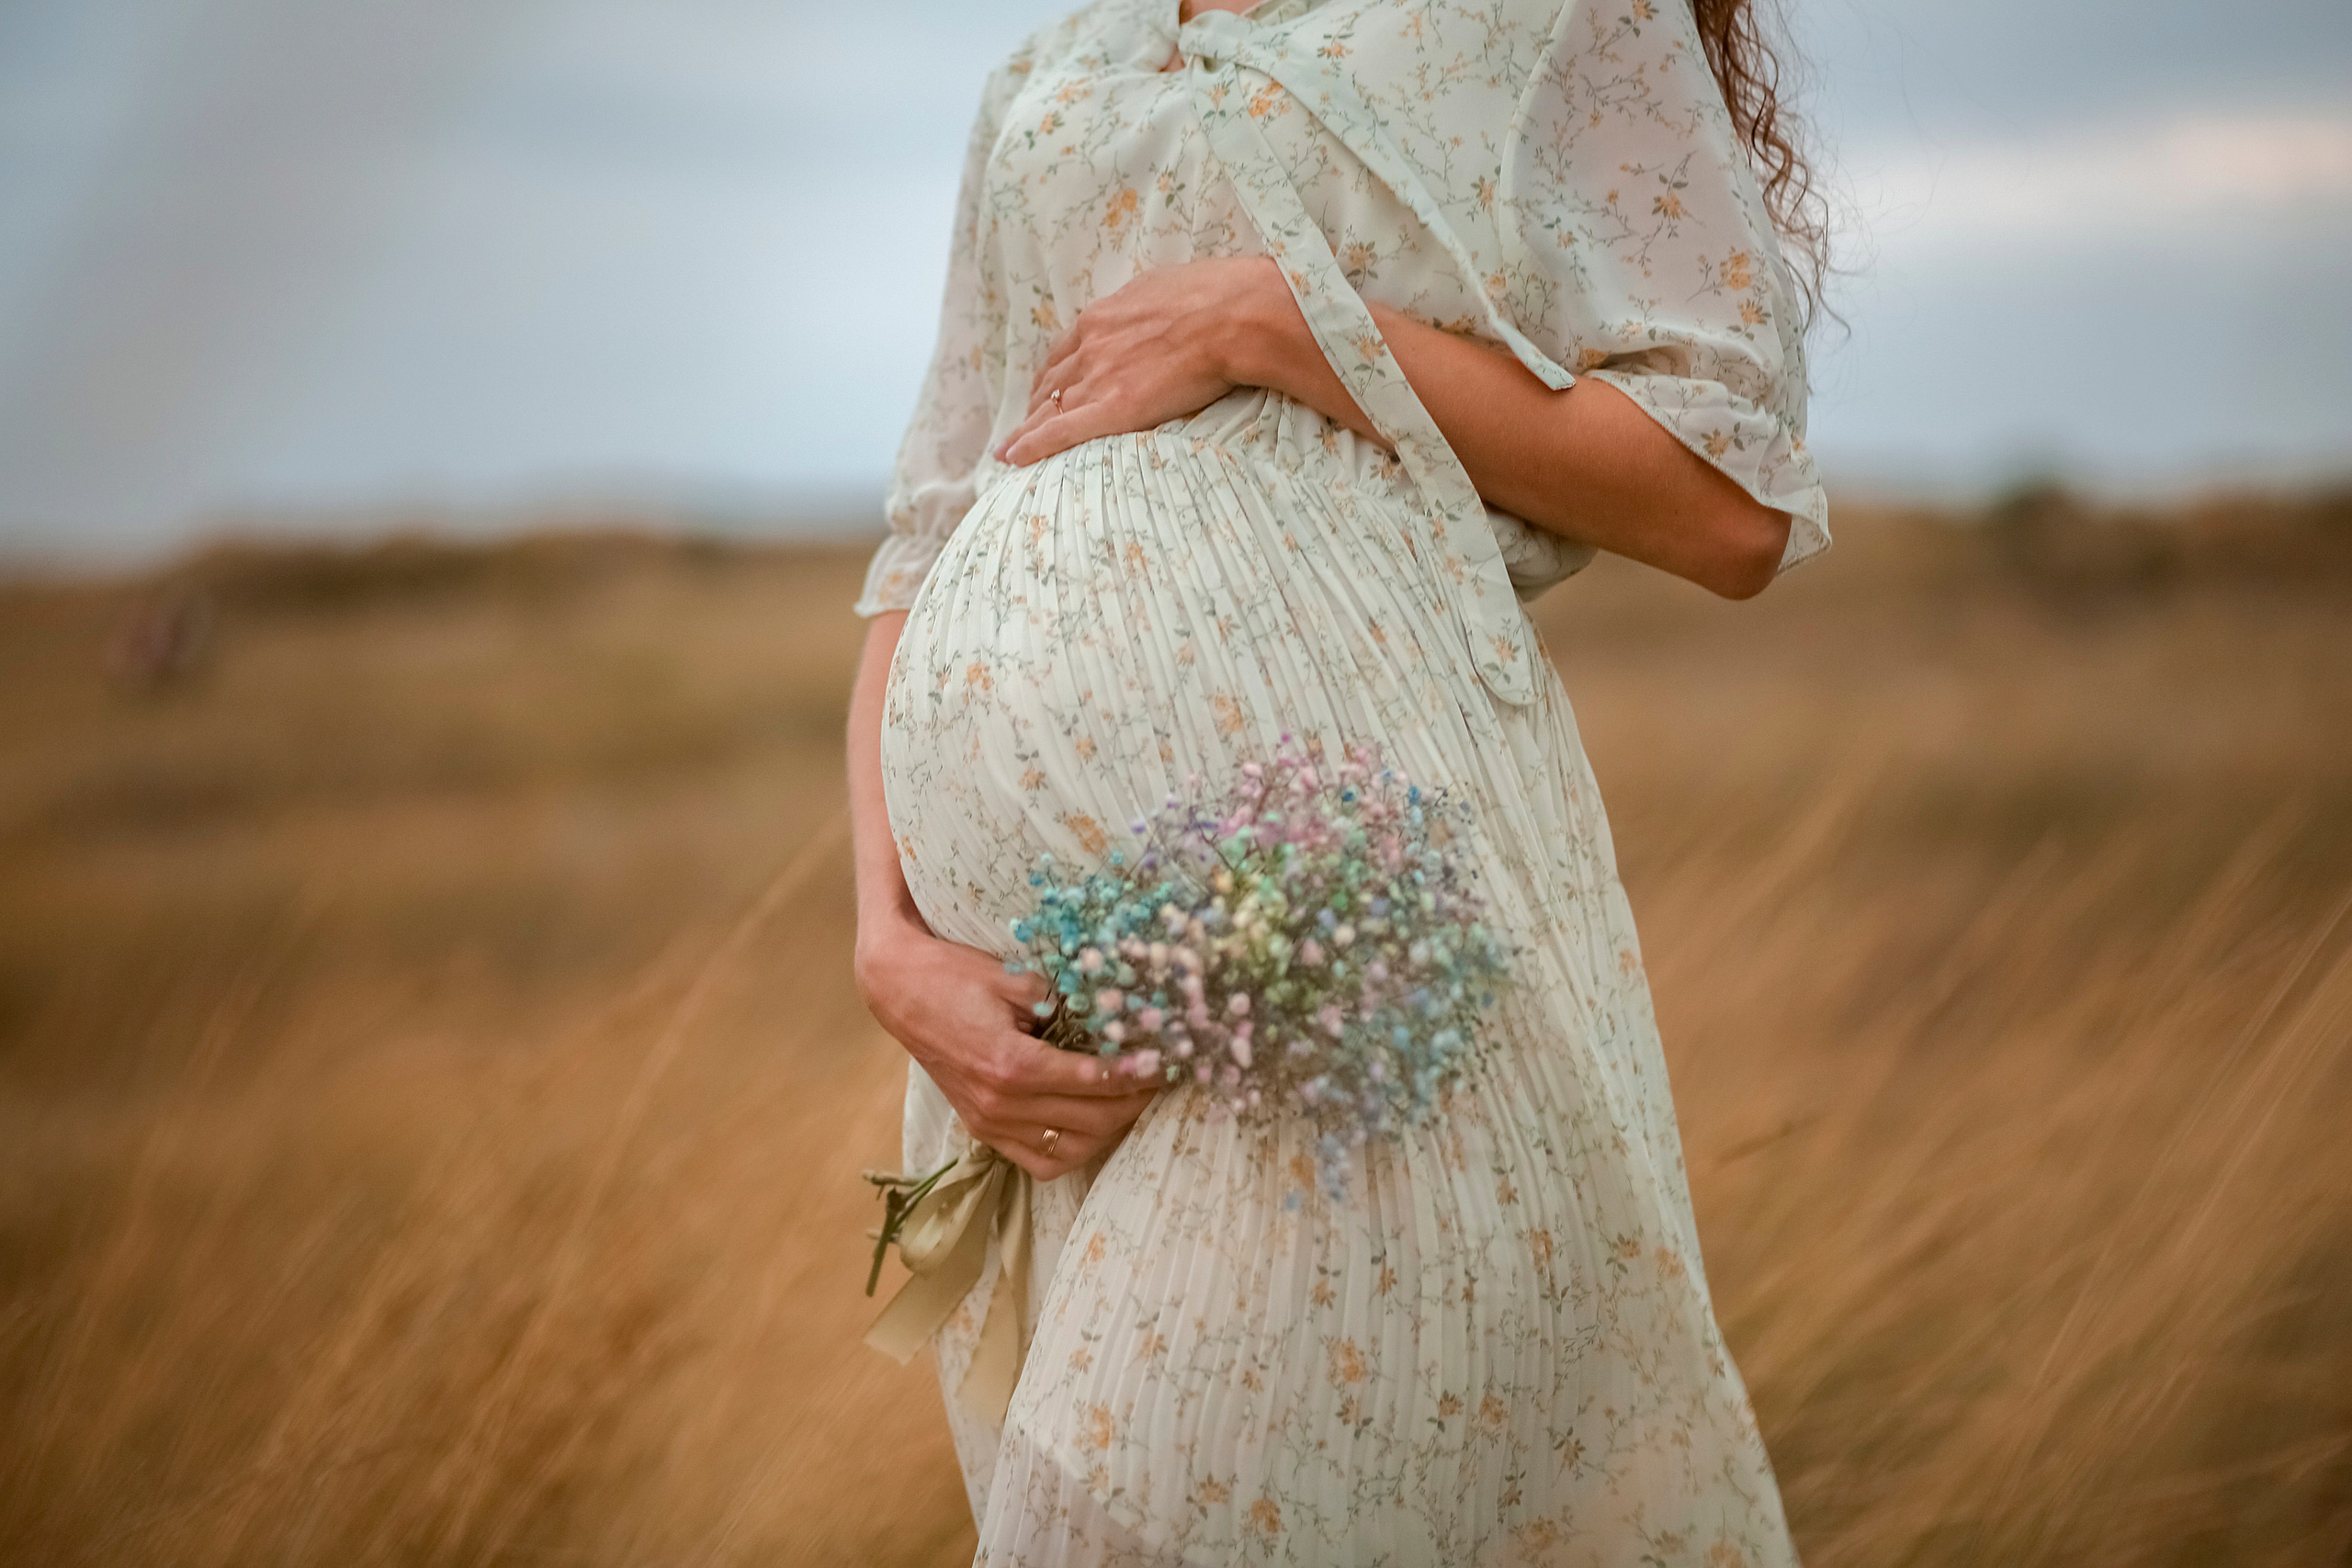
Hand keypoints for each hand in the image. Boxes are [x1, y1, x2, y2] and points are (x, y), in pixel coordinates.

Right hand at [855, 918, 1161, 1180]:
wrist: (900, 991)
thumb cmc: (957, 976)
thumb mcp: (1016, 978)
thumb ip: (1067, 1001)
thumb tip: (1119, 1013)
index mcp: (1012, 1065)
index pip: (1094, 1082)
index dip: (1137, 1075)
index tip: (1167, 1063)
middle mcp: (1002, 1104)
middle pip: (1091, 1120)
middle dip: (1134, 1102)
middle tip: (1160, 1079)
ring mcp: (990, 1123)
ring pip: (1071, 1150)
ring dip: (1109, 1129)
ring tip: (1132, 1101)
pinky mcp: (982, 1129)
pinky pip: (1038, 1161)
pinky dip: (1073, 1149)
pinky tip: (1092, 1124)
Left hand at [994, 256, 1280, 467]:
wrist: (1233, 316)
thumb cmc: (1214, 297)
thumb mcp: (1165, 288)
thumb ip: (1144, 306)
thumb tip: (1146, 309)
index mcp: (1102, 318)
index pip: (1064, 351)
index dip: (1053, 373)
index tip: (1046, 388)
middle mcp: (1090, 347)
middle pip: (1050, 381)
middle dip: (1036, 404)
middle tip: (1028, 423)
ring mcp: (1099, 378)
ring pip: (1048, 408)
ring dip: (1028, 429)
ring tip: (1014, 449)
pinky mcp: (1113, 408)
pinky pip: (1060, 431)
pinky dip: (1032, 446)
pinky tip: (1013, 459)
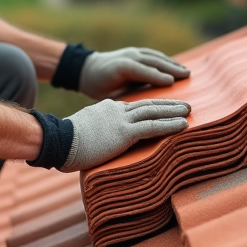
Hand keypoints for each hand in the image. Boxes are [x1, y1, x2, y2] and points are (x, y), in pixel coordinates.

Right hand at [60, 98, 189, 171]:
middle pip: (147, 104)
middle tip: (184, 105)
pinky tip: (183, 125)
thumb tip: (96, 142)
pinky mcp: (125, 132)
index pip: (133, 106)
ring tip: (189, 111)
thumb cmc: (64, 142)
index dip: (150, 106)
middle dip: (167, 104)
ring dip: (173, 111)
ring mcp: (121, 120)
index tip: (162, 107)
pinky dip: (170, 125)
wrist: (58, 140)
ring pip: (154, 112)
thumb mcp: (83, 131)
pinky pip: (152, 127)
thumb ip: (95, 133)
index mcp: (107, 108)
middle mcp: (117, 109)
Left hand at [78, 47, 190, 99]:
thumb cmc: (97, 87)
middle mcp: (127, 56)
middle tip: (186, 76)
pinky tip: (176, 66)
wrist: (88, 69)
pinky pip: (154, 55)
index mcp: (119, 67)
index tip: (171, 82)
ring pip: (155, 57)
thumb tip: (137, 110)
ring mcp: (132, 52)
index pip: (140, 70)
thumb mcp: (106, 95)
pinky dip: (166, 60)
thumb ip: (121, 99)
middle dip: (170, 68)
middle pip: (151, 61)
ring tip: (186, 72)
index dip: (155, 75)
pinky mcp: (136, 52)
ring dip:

***

Restate the lines of the records exactly, starting at the first and stopping after the line with "pinky mcp: (125, 132)". Leave out any picture.

Hand keypoints for each hand in the image. Boxes are [x1, y1, x2, y2] and points are (x, y), in pixel coordinates.

Right hand at [855, 918, 1161, 1180]:
wrist: (900, 991)
thumb cmc: (957, 976)
thumb mcp: (1016, 978)
thumb ip: (1067, 1001)
thumb tip: (1119, 1013)
index mcp: (1012, 1065)
index pip: (1094, 1082)
index dip: (1137, 1075)
index tip: (1167, 1063)
middle mcp: (1002, 1104)
middle pip: (1091, 1120)
middle dip: (1134, 1102)
middle tip: (1160, 1079)
ring mcp: (990, 1123)
ring pip: (1071, 1150)
ring dip: (1109, 1129)
ring tip: (1132, 1101)
pinky mcp: (982, 1129)
pinky pip: (1038, 1161)
pinky dip: (1073, 1149)
pinky tip: (1092, 1124)
Left hand at [994, 256, 1280, 467]:
wrist: (1233, 316)
thumb cmc: (1214, 297)
thumb mcp: (1165, 288)
thumb ip: (1144, 306)
thumb tip: (1146, 309)
index mcp: (1102, 318)
index pip: (1064, 351)
index dip: (1053, 373)
index tip: (1046, 388)
middle mcp: (1090, 347)
middle pip: (1050, 381)
middle dip: (1036, 404)
middle tip: (1028, 423)
ring mcp: (1099, 378)
ring pip: (1048, 408)
ring dip: (1028, 429)
ring tip: (1014, 449)
pinky mcp: (1113, 408)
pinky pip: (1060, 431)
pinky dip: (1032, 446)
pinky tip: (1013, 459)
Hand keypoints for each hand in the image. Boxes are [x1, y1, x2, y2] and points are (x, y), in pixel coordinates.

Right hand at [60, 98, 189, 171]:
middle pip: (147, 104)
middle tip: (184, 105)
pinky tip: (183, 125)
thumb tip: (96, 142)
pinky mcp: (125, 132)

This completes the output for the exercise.